The court held that the parties "may not by contract deprive the . . court of its power to act as a court in equity" and directed the District Court to apply traditional equitable defenses to determine the amount to which the ERISA plan was entitled to recover.
In the case before us, plaintiff asserts no traditional equitable defenses. She has not claimed that the amount of United's lien represents a "windfall". Instead, she has argued that United is entitled to no reimbursement unless it proves the accident caused the injuries resulting in her surgery. Neither McCutchen nor Rose support such a claim.

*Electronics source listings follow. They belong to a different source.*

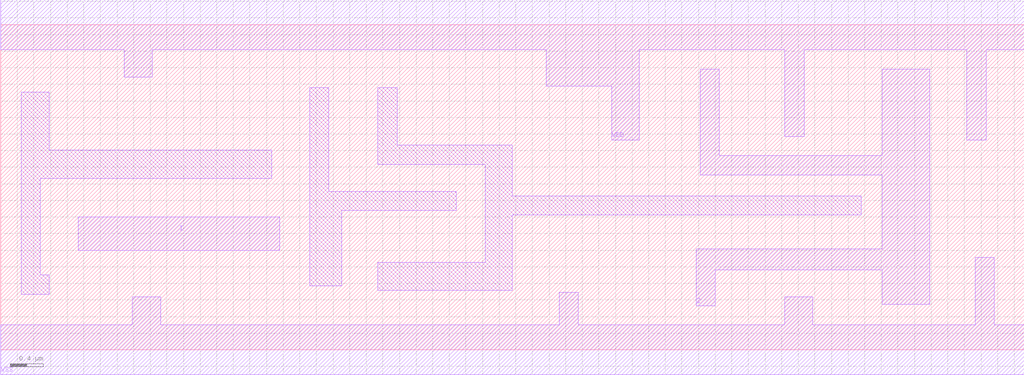
<source format=lef>
# Copyright 2022 GlobalFoundries PDK Authors
#
# Licensed under the Apache License, Version 2.0 (the "License");
# you may not use this file except in compliance with the License.
# You may obtain a copy of the License at
#
#      http://www.apache.org/licenses/LICENSE-2.0
#
# Unless required by applicable law or agreed to in writing, software
# distributed under the License is distributed on an "AS IS" BASIS,
# WITHOUT WARRANTIES OR CONDITIONS OF ANY KIND, either express or implied.
# See the License for the specific language governing permissions and
# limitations under the License.

MACRO gf180mcu_fd_sc_mcu7t5v0__dlyb_4
  CLASS core ;
  FOREIGN gf180mcu_fd_sc_mcu7t5v0__dlyb_4 0.0 0.0 ;
  ORIGIN 0 0 ;
  SYMMETRY X Y ;
  SITE GF018hv5v_mcu_sc7 ;
  SIZE 12.32 BY 3.92 ;
  PIN I
    DIRECTION INPUT ;
    ANTENNAGATEAREA 0.396 ;
    PORT
      LAYER Metal1 ;
        POLYGON 0.93 1.2 3.36 1.2 3.36 1.6 0.93 1.6  ;
    END
  END I
  PIN Z
    DIRECTION OUTPUT ;
    ANTENNADIFFAREA 2.3046 ;
    PORT
      LAYER Metal1 ;
        POLYGON 8.42 2.105 10.36 2.105 10.61 2.105 10.61 1.215 8.37 1.215 8.37 0.53 8.6 0.53 8.6 0.96 10.61 0.96 10.61 0.55 11.18 0.55 11.18 3.38 10.61 3.38 10.61 2.34 10.36 2.34 8.65 2.34 8.65 3.38 8.42 3.38  ;
    END
  END Z
  PIN VDD
    DIRECTION INOUT ;
    USE power ;
    SHAPE ABUTMENT ;
    PORT
      LAYER Metal1 ;
        POLYGON 0 3.62 1.485 3.62 1.485 3.285 1.825 3.285 1.825 3.62 3.265 3.62 6.565 3.62 6.565 3.175 7.355 3.175 7.355 2.53 7.685 2.53 7.685 3.62 9.44 3.62 9.44 2.57 9.67 2.57 9.67 3.62 10.36 3.62 11.63 3.62 11.63 2.53 11.86 2.53 11.86 3.62 12.32 3.62 12.32 4.22 10.36 4.22 3.265 4.22 0 4.22  ;
    END
  END VDD
  PIN VSS
    DIRECTION INOUT ;
    USE ground ;
    SHAPE ABUTMENT ;
    PORT
      LAYER Metal1 ;
        POLYGON 0 -0.3 12.32 -0.3 12.32 0.3 11.96 0.3 11.96 1.115 11.73 1.115 11.73 0.3 9.775 0.3 9.775 0.635 9.435 0.635 9.435 0.3 6.95 0.3 6.95 0.69 6.72 0.69 6.72 0.3 1.925 0.3 1.925 0.635 1.585 0.635 1.585 0.3 0 0.3  ;
    END
  END VSS
  OBS
      LAYER Metal1 ;
        POLYGON 0.475 2.065 3.265 2.065 3.265 2.405 0.585 2.405 0.585 3.105 0.245 3.105 0.245 0.67 0.585 0.67 0.585 0.9 0.475 0.9  ;
        POLYGON 3.72 0.77 4.105 0.77 4.105 1.68 5.485 1.68 5.485 1.91 3.95 1.91 3.95 3.16 3.72 3.16  ;
        POLYGON 4.54 2.235 5.835 2.235 5.835 1.055 4.54 1.055 4.54 0.715 6.155 0.715 6.155 1.625 10.36 1.625 10.36 1.855 6.155 1.855 6.155 2.465 4.77 2.465 4.77 3.16 4.54 3.16  ;
  END
END gf180mcu_fd_sc_mcu7t5v0__dlyb_4

</source>
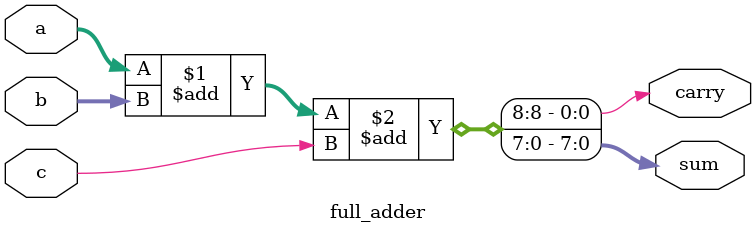
<source format=v>
module full_adder(a,b,c,sum,carry);
  input[7:0]a,b;
  input c;
  output [7:0]sum;
  output carry;
  assign {carry,sum}=a+b+c;
endmodule

</source>
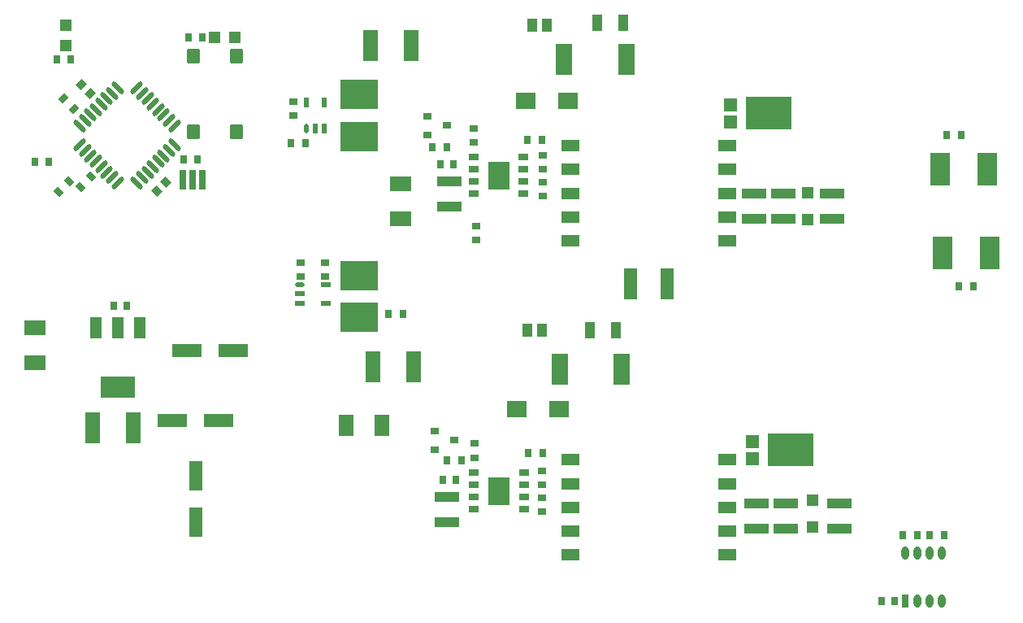
<source format=gtp>
%FSTAX23Y23*%
%MOMM*%
%SFA1B1*%

%IPPOS*%
%AMD22*
4,1,4,0.193040,-0.581660,0.581660,-0.193040,-0.193040,0.581660,-0.581660,0.193040,0.193040,-0.581660,0.0*
1,1,0.550000,0.388620,-0.388620*
1,1,0.550000,-0.388620,0.388620*
%
%AMD23*
4,1,4,-0.581660,-0.193040,-0.193040,-0.581660,0.581660,0.193040,0.193040,0.581660,-0.581660,-0.193040,0.0*
1,1,0.550000,-0.388620,-0.388620*
1,1,0.550000,0.388620,0.388620*
%
%AMD24*
4,1,8,-0.650240,0.675640,-0.650240,-0.675640,-0.551180,-0.774700,0.551180,-0.774700,0.650240,-0.675640,0.650240,0.675640,0.551180,0.774700,-0.551180,0.774700,-0.650240,0.675640,0.0*
1,1,0.200000,-0.551180,0.675640*
1,1,0.200000,-0.551180,-0.675640*
1,1,0.200000,0.551180,-0.675640*
1,1,0.200000,0.551180,0.675640*
%
%AMD40*
4,1,4,0.563880,-0.071120,-0.071120,0.563880,-0.563880,0.071120,0.071120,-0.563880,0.563880,-0.071120,0.0*
%
%AMD41*
4,1,4,0.035560,0.599440,-0.599440,-0.035560,-0.035560,-0.599440,0.599440,0.035560,0.035560,0.599440,0.0*
%
%AMD42*
4,1,4,-0.599440,0.035560,0.035560,-0.599440,0.599440,-0.035560,-0.035560,0.599440,-0.599440,0.035560,0.0*
%
%AMD43*
4,1,4,-0.071120,-0.563880,0.563880,0.071120,0.071120,0.563880,-0.563880,-0.071120,-0.071120,-0.563880,0.0*
%
%ADD10R,1.999996X3.499993*%
%ADD11R,3.609993X2.209996*%
%ADD12R,1.219998X2.239996*%
%ADD13R,1.099998X1.399997*%
%ADD14R,2.099996X1.799996*%
%ADD15R,1.879996X1.169998*%
%ADD16R,0.709999X2.009996*%
%ADD17R,1.549997X3.299993*%
%ADD18R,2.179996X1.519997*%
%ADD19R,1.799996X3.199994*%
%ADD20R,3.999992X3.099994*%
%ADD21R,1.219998X1.219998*%
G04~CAMADD=22~3~0.0~0.0~216.5~649.6~0.0~0.0~0~0.0~0.0~0.0~0.0~0~0.0~0.0~0.0~0.0~0~0.0~0.0~0.0~225.0~522.0~522.0*
%ADD22D22*%
G04~CAMADD=23~3~0.0~0.0~216.5~649.6~0.0~0.0~0~0.0~0.0~0.0~0.0~0~0.0~0.0~0.0~0.0~0~0.0~0.0~0.0~135.0~522.0~522.0*
%ADD23D23*%
G04~CAMADD=24~8~0.0~0.0~610.2~511.8~39.4~0.0~15~0.0~0.0~0.0~0.0~0~0.0~0.0~0.0~0.0~0~0.0~0.0~0.0~90.0~512.0~610.0*
%ADD24D24*%
%ADD25R,0.549999X0.999998*%
%ADD26O,0.549999X0.999998*%
%ADD27R,1.099998X1.699997*%
%ADD28R,0.899998X0.699999*%
%ADD29R,1.139998X0.759998*%
%ADD30R,2.259995X2.999994*%
%ADD31R,1.199998X1.199998*%
%ADD32R,2.599995X1.099998*%
%ADD33R,0.799998X0.899998*%
%ADD34R,0.899998X0.799998*%
%ADD35R,0.999998X0.549999*%
%ADD36O,0.999998X0.549999*%
%ADD37R,0.699999X0.899998*%
%ADD38R,1.399997X3.299993*%
%ADD39R,1.219998X1.219998*%
G04~CAMADD=40~9~0.0~0.0~354.3~275.6~0.0~0.0~0~0.0~0.0~0.0~0.0~0~0.0~0.0~0.0~0.0~0~0.0~0.0~0.0~315.0~444.0~443.0*
%ADD40D40*%
G04~CAMADD=41~9~0.0~0.0~354.3~315.0~0.0~0.0~0~0.0~0.0~0.0~0.0~0~0.0~0.0~0.0~0.0~0~0.0~0.0~0.0~45.0~472.0~471.0*
%ADD41D41*%
G04~CAMADD=42~9~0.0~0.0~354.3~315.0~0.0~0.0~0~0.0~0.0~0.0~0.0~0~0.0~0.0~0.0~0.0~0~0.0~0.0~0.0~135.0~472.0~471.0*
%ADD42D42*%
G04~CAMADD=43~9~0.0~0.0~354.3~275.6~0.0~0.0~0~0.0~0.0~0.0~0.0~0~0.0~0.0~0.0~0.0~0~0.0~0.0~0.0~225.0~444.0~443.0*
%ADD43D43*%
%ADD44R,1.519997X2.179996*%
%ADD45R,0.799998X1.399997*%
%ADD46O,0.799998X1.399997*%
%ADD47R,3.019994X1.419997*%
%ADD48R,1.419997X3.019994*%
%ADD49R,1.399997X1.389997*%
%ADD50R,4.859990X3.359993*%
%LNlv1-1*%
%LPD*%
G54D10*
X118709Y57149D03*
X123609D03*
X118959Y48509D03*
X123859D03*
G54D11*
X33019Y34469D03*
G54D12*
X30709Y40689D03*
X33019D03*
X35329D03*
G54D13*
X76209Y72139D03*
X77709D03*
X77199Y40389D03*
X75699D03*
G54D14*
X79919Y64259D03*
X75519D03*
X79019Y32199D03*
X74619D03*
G54D15*
X96559Y59649D03*
Y57169D03*
Y54689D03*
Y52209D03*
Y49729D03*
X80199Y59649D03*
Y57169D03*
Y54689D03*
Y52209D03*
Y49729D03*
X80159Y17019D03*
Y19499D03*
Y21979D03*
Y24459D03*
Y26939D03*
X96519Y17019D03*
Y19499D03*
Y21979D03*
Y24459D03*
Y26939D03*
G54D16*
X39839Y56129D03*
X40849D03*
X41849D03*
G54D17*
X59619Y36579D03*
X63819D03*
X59369Y70099D03*
X63569D03*
X30409Y30229D03*
X34609D03*
G54D18*
X62479Y52009D03*
Y55689D03*
X24379Y37019D03*
Y40699D03*
G54D19*
X85549Y36319D03*
X79049D03*
X86049Y68579D03*
X79549D03*
G54D20*
X58169Y60539D03*
Y64939D03*
Y46139D03*
Y41739D03*
G54D21*
X43109Y70869D03*
X45219D03*
G54D22*
X34989Y55759D03*
X35549Y56319D03*
X36119Y56889D03*
X36679Y57449D03*
X37249Y58019D03*
X37809Y58579D03*
X38379Y59149D03*
X38949Y59719D03*
X33009Y65659D03*
X32439Y65089D03*
X31869Y64519D03*
X31309Y63959D03*
X30739Y63389D03*
X30179Y62829D03*
X29609Y62259D03*
X29049Y61699D03*
G54D23*
X38949Y61699D03*
X38379Y62259D03*
X37809Y62829D03*
X37249Y63389D03*
X36679Y63959D03*
X36119Y64519D03*
X35549Y65089D03*
X34989Y65659D03*
X29049Y59719D03*
X29609Y59149D03*
X30179Y58579D03*
X30739Y58019D03*
X31309Y57449D03*
X31869Y56889D03*
X32439Y56319D03*
X33009Y55759D03*
G54D24*
X40889Y61049D03*
Y68999D03*
X45389Y61049D03*
Y68999D03*
G54D25*
X54539Y64089D03*
X52639D03*
X54539Y61389D03*
X53589D03*
G54D26*
X52639Y61389D03*
G54D27*
X84919Y40389D03*
X82219D03*
X82979Y72389D03*
X85679D03*
G54D28*
X70209Y27139D03*
Y28639D03*
X77299Y58659D03*
Y57159D03*
Y55869D03*
Y54369D03*
X70099Y61459D03*
Y59959D03*
X52069Y45989D03*
Y47489D03*
X77249Y21519D03*
Y23019D03*
Y24309D03*
Y25809D03*
X70359Y49799D03*
Y51299D03*
G54D29*
X70129Y25569D03*
Y24299D03*
Y23029D03*
Y21759D03*
X75339Y25569D03*
Y24299D03*
Y23029D03*
Y21759D03*
X75309Y54609D03*
Y55879D03*
Y57149D03*
Y58419D03*
X70099Y54609D03*
Y55879D03*
Y57149D03*
Y58419D03*
G54D30*
X72739Y23659D03*
X72709Y56509D03*
G54D31*
X105409Y19939D03*
Y22739D03*
X104899Y51939D03*
Y54739D03*
G54D32*
X99569Y22429D03*
Y19729D03*
X102619Y22429D03*
Y19729D03*
X67559Y53259D03*
Y55959D03*
X102359Y54689D03*
Y51989D03*
X99309Y54689D03*
Y51989D03*
X67339Y20409D03*
Y23109D03*
X108199Y19729D03*
Y22429D03*
X107439Y51989D03*
Y54689D03*
G54D33*
X33969Y42929D03*
X32569D03*
X68009Y57659D03*
X66609D03*
X66889Y24809D03*
X68289D03*
X113979Y12189D03*
X112579D03*
G54D34*
X51309Y64199D03*
Y62799D03*
X54609Y47439D03*
Y46039D03*
X66059Y27959D03*
Y29959D03*
X68059Y28959D03*
X65289Y60719D03*
Y62719D03*
X67289Y61719D03*
G54D35*
X54689Y43249D03*
Y45149D03*
X51989Y43249D03*
Y44199D03*
G54D36*
X51989Y45149D03*
G54D37*
X75809Y27629D03*
X77309D03*
X65799Y59439D03*
X67299D03*
X119389Y60709D03*
X120889D03*
X120659Y44959D03*
X122159D03*
X25859Y57909D03*
X24359D03*
X41859Y70869D03*
X40359D03*
X39849Y58169D03*
X41349D03*
X28139Y68579D03*
X26639D03*
X77199Y60199D03*
X75699D03*
X51069Y59939D03*
X52569D03*
X67319Y26919D03*
X68819D03*
X61229Y42159D03*
X62729D03*
X119109Y19049D03*
X117609D03*
X116319D03*
X114819D03*
G54D38*
X90289Y45209D03*
X86489D03*
G54D39*
X27649Y70069D03*
Y72189D03*
G54D40*
X30209Y56409D03*
X29149Y55349D03*
X27919Y55899D03*
X26859Y54839D03*
G54D41*
X29179Y66029D03*
X30169Y65039D03*
G54D42*
X37059Y54879D03*
X38049Y55869D03*
G54D43*
X28429Y63479D03*
X27369Y64539D03*
G54D44*
X56829Y30479D03*
X60509D03*
G54D45*
X115059Y12189D03*
G54D46*
X116329Y12189D03*
X117599D03*
X118869D03*
X115059Y17189D03*
X116329D03*
X117599D03*
X118869D03*
G54D47*
X45069Y38349D03*
X40259D03*
X43549Y30989D03*
X38739D03*
G54D48*
X41149Y25259D03*
Y20449D03*
G54D49*
X96859Y62069D03*
Y63909D03*
X99139Y27019D03*
Y28859D03*
G54D50*
X100839Y62989D03*
X103119Y27939D03*
M02*
</source>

More importantly, the plan document in McCutchen specifically provided:
If the Plan pays benefits for any claim you incur as the result of negligence, willful misconduct, or other actions of a third party, the Plan will be subrogated to all your rights of recovery. You will be required to reimburse the Plan for amounts paid for claims out of any monies recovered from a third party, including, but not limited to, your own insurance company as the result of judgment, settlement, or otherwise. [Id. at 673.]
As already noted, the language of the plan in this case was significantly broader and was triggered by plaintiff's own allegation that her neck injuries were caused by the motor vehicle accident.